Tesla’s fourth ‘Master Plan’ reads like LLM-generated nonsense

Tesla has published its fourth Master Plan. At a high level, the document outlines the company’s ambition to lead the global adoption of humanoid robots and sustainable energy. However, the post lacks a critical building block of any plan: specifics.

Even CEO Elon Musk agrees with this criticism. In a rare post about the new plan, he acknowledged it was fair to critique its lack of detail and stated the company would add more information later. It remains unclear when that will happen. For now, unlike its predecessors, this Master Plan is gauzy and generic. It reads as if someone compiled talking points from Musk and the “Abundance bros” into an AI chatbot and published the result.

The post is filled with sentences that sound like a child imitating college-level discourse. One example is: “The hallmark of meritocracy is creating opportunities that enable each person to use their skills to accomplish whatever they imagine.”

This vagueness may stem from the fact that Tesla has still not completed all the goals from its second Master Plan, published in 2016, or its third, from 2023. That second plan was also about ambitious swings, but it was specific. First, Musk wrote that Tesla would create a smoothly integrated solar-roof-with-battery product and scale it worldwide. While Tesla does have a solar roof product, it has been plagued by problems, redesigned multiple times, and has not reached any real scale in the U.S., let alone globally.

On the vehicle side, Musk promised in the second plan to bring a compact SUV, semi truck, pickup, and an electric bus to market. Tesla accomplished the first part with the extremely popular Model Y. However, the Tesla Semi is still in development, the Cybertruck has failed to meet its own sales goals, and the company has not expanded into anything resembling a bus.

The final two parts of the second Master Plan were to make Teslas fully autonomous via a software update and to allow owners to add their cars to a large, shared network. Neither goal has been met. The company is testing a small, invite-only robotaxi service in Austin, Texas, but the cars all have safety monitors in the front passenger seat. Furthermore, Tesla has gone through multiple hardware revisions over the last nine years. By Musk’s own admission, this likely means a vast number of cars already on the road do not have the right technology to become fully autonomous as once promised.

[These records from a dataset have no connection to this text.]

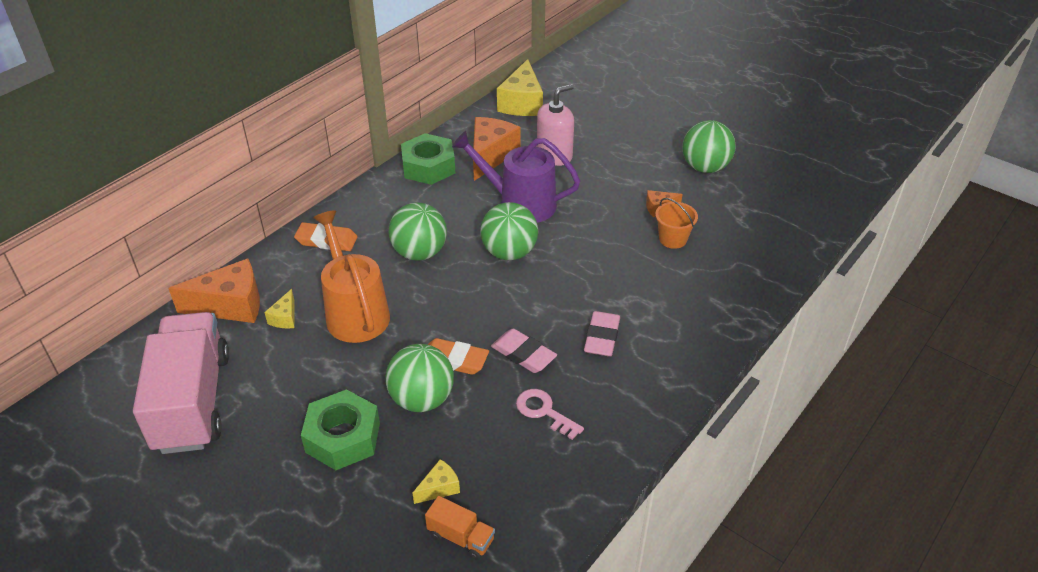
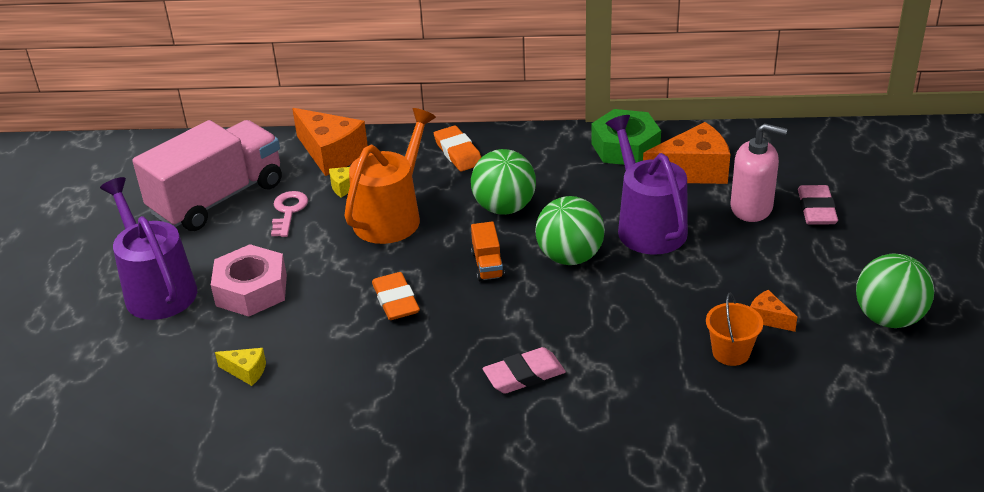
camera: 55 degrees right, 5 degrees down
green nut [301,389,380,470] -> pink nut [211,244,287,317]
green ball [385,344,454,412] -> none
orange truck [425,496,495,560] -> orange truck moved to [471,221,505,281]
pink eraser [491,329,557,373] -> pink eraser moved to [798,185,838,225]
yellow cheese [497,59,543,116] -> none
pink key [516,389,584,440] -> pink key moved to [271,191,308,237]
none -> purple watering can [100,177,197,320]

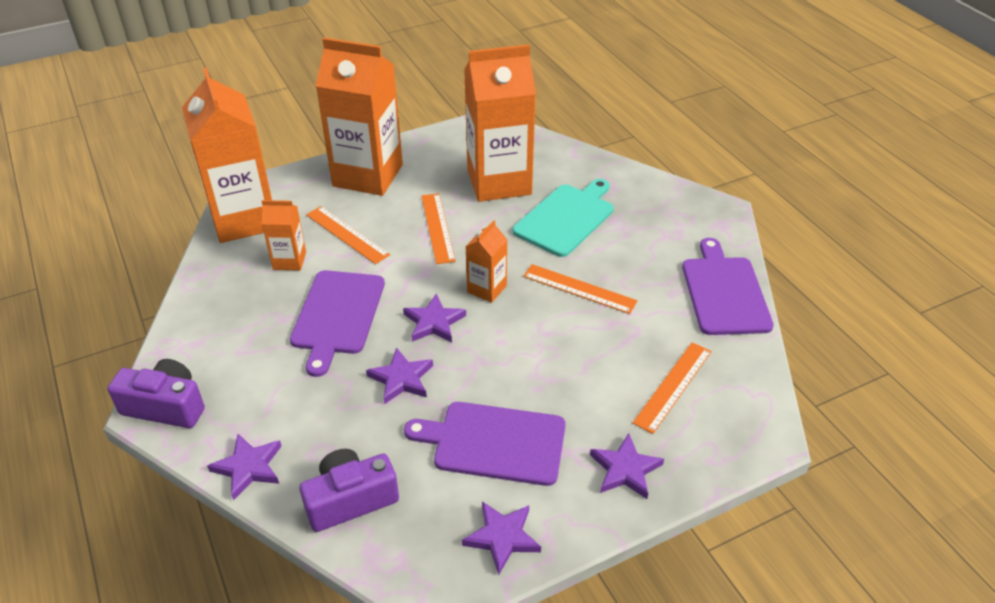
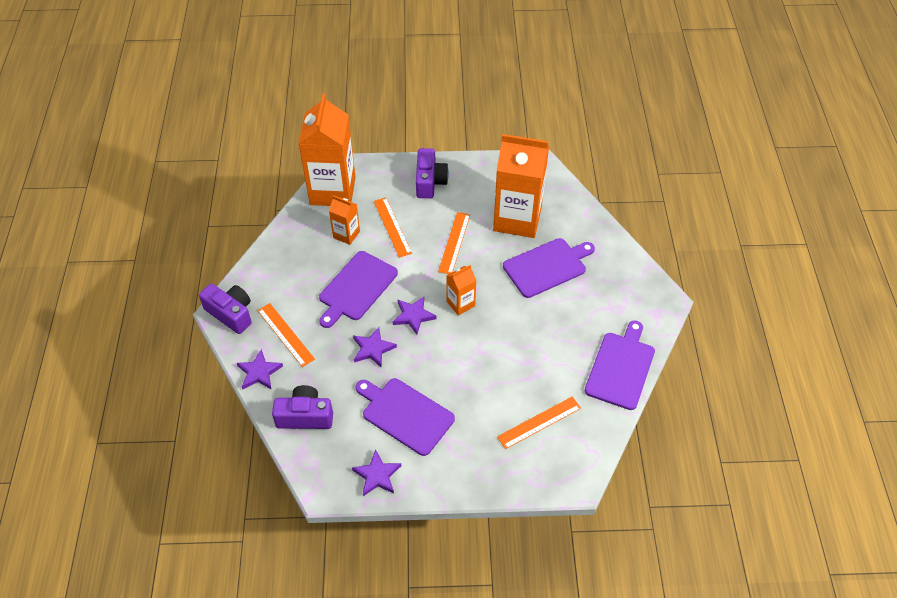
camera: 25 degrees right, 10 degrees up
orange carton [316,37,403,196] -> purple camera [416,148,449,198]
turquoise cutting board [513,179,614,257] -> purple cutting board [503,238,595,298]
orange ruler [523,264,638,314] -> orange ruler moved to [257,303,315,367]
purple star [590,433,664,499] -> none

Master Plan 3 was about using Tesla as an example to convince the world a sustainable economy is achievable. That plan went deep on specifics, backed by a 41-page white paper. The company and the world have, by definition, not accomplished much of what was included in that document. In the meantime, Musk spent a significant sum to help elect a president who is actively fighting the adoption of cleaner, cheaper, sustainable energy.

Musk has spent the last few years trying to redefine Tesla. He repeatedly says it is not a carmaker but an AI and robotics company. There is some truth to that, though the overwhelming majority of the company’s revenue still comes from the increasingly difficult business of making and selling electric vehicles.

The belief that Tesla will complete this transition is a huge driver of its stock price, so it is beneficial for the company to lean into the idea. It is no surprise then that Master Plan 4 is wide-eyed. But Tesla used to back up its ambitions with measurable goals and benchmarks. Musk used to argue the case himself; he wrote the first two plans and spent hours on stage with executives diving into the details of the third.

This time, Tesla’s Master Plan was published on a federal holiday. Its CEO spent that day spreading fear about marginalized people.